Wednesday 3 November 2010

New Asian cool not so new

Just before ‘cool Britannia’ emerged in the early/mid-1990s onwards (Blur, Oasis, Geri in a Union flag dress), the ‘new Asian cool’ was also quietly taking off - Madonna in henna and bindis, Nitin Sawhney, and Goodness Gracious Me (just to condense a decade into a trite sentence!).

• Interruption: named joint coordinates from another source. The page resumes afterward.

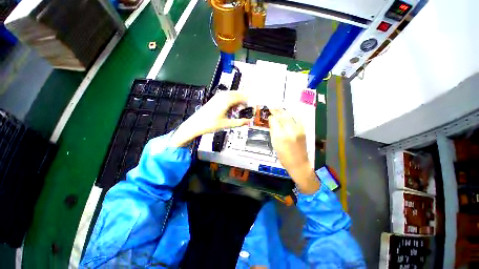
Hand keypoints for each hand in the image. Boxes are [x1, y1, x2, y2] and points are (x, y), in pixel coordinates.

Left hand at [170, 91, 250, 146]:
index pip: (242, 97)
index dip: (249, 100)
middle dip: (244, 99)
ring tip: (241, 109)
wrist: (195, 124)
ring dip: (238, 100)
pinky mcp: (215, 99)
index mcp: (227, 100)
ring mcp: (218, 96)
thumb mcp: (227, 124)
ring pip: (232, 95)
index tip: (254, 104)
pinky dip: (232, 101)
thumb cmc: (210, 124)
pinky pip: (227, 97)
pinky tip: (232, 108)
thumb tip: (249, 122)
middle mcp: (223, 95)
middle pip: (238, 94)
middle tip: (249, 107)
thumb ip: (239, 122)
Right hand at [268, 109, 318, 193]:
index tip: (270, 115)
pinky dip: (293, 114)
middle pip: (282, 117)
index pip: (275, 121)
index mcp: (280, 136)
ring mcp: (298, 130)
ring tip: (279, 108)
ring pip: (290, 116)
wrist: (299, 163)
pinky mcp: (303, 130)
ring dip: (284, 111)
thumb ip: (273, 132)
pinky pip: (298, 118)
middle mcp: (289, 131)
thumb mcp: (274, 144)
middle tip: (273, 107)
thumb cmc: (283, 157)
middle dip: (277, 111)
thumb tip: (272, 121)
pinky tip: (289, 112)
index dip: (272, 117)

Since then a host of British Asian cultural artists have become household names and the infamous claims about chicken tikka masala have become legendary. 

Now, in a move surely designed to enrage the Daily Fail reader, a new book traces the long standing influence of South Asian textiles on British cultures of fashion, dress and design.

A collaboration between geographers at Royal Holloway, University of London and the V&A Museum has resulted in the launch of a new book ‘British Asian Style: Fashion and Textiles, Past and Present co-edited by Christopher Breward, Philip Crang and Rosemary Crill.
"The book is one of the public outputs of ‘Fashioning Diaspora Space’, a project funded by the Arts and Humanities Research Council as part of its Diasporas, Migration and Identities research programme....
This book is illustrated with an array of vivid images from the V&A's exceptional collections, alongside contemporary photographs from street fashion and the catwalk. South Asian textiles have shaped British fashion and dress for centuries, from the fashionable chintzes of the seventeenth and eighteenth centuries, through the silk and paisley Boteh patterns of the nineteenth century, to the orientalism of 1960s Bohemian fashion and the street styles of British Asian youth and designers today. British Asian Style looks at the on-going importance of South Asian textiles to British culture and fashion, as styles move into the mainstream.... 

British Asian Style shows how the South Asian presence in British culture has been apparent for centuries rather than being just a recent phenomenon...”
British Asian Style was published by V&A Publishing on 25 October 2010. I can't find much out there about this book yet so I don't think it's been picked up yet. The material is certainly fascinating - I must try to get a look at a copy (though I don't think Eltham Library will be stocking it any time soon...).

The AHRC's Diaspora research programme has funded some interesting projects, esp. around the 'British Asian' theme, which I hope to get time to blog about sometime. In the meantime, let me know if you get a look at this book and what you thought.